*What you are asked to do:* Could the listing below be reproduced exactly, minus its pictures?
*** Dataset entries ***
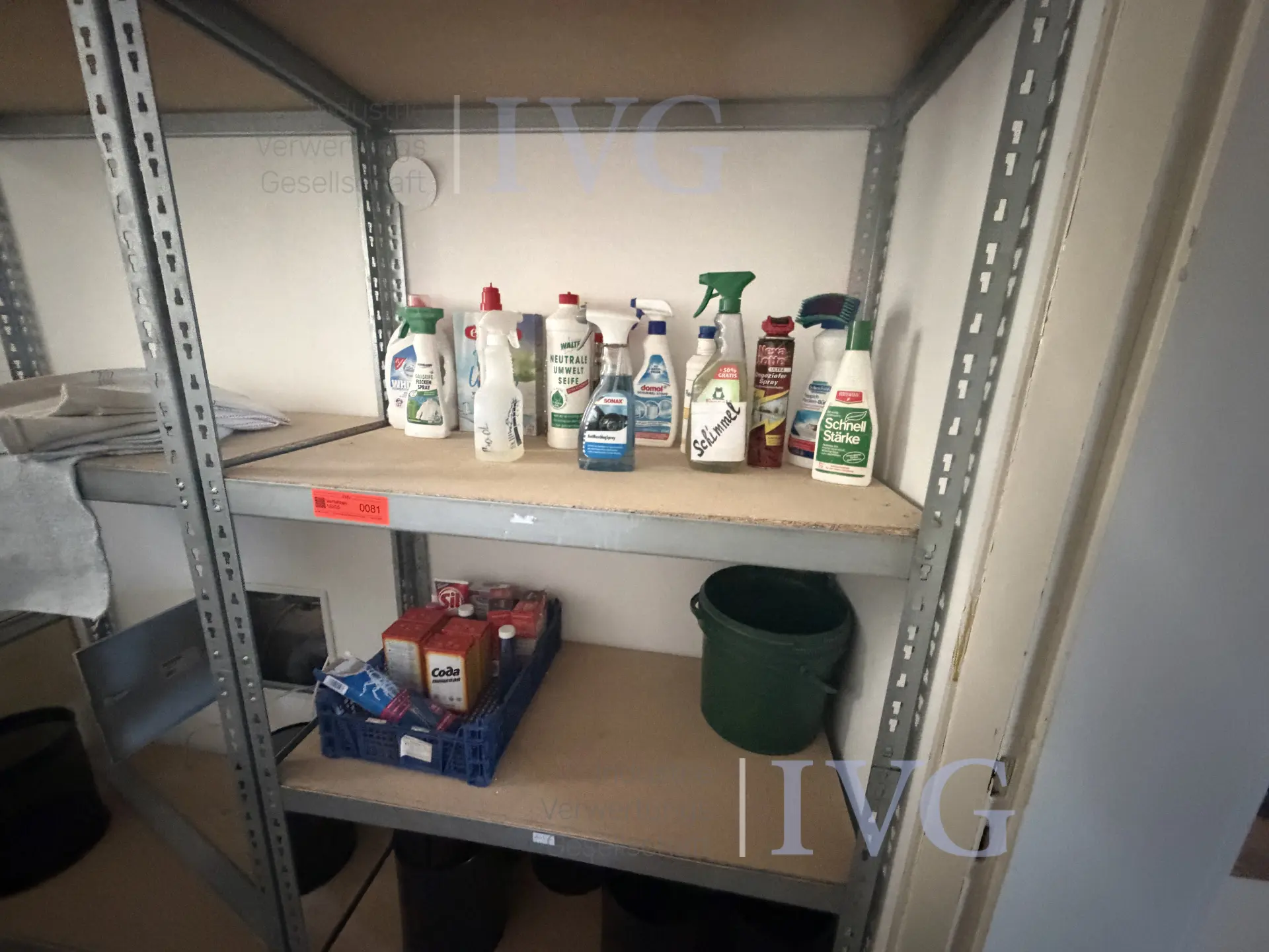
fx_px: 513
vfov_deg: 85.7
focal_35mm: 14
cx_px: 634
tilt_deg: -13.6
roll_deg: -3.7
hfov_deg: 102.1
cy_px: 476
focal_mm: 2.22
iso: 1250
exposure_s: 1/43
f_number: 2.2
***
*The completed task:*
fx_px: 513
vfov_deg: 85.7
focal_35mm: 14
cx_px: 634
tilt_deg: -13.6
roll_deg: -3.7
hfov_deg: 102.1
cy_px: 476
focal_mm: 2.22
iso: 1250
exposure_s: 1/43
f_number: 2.2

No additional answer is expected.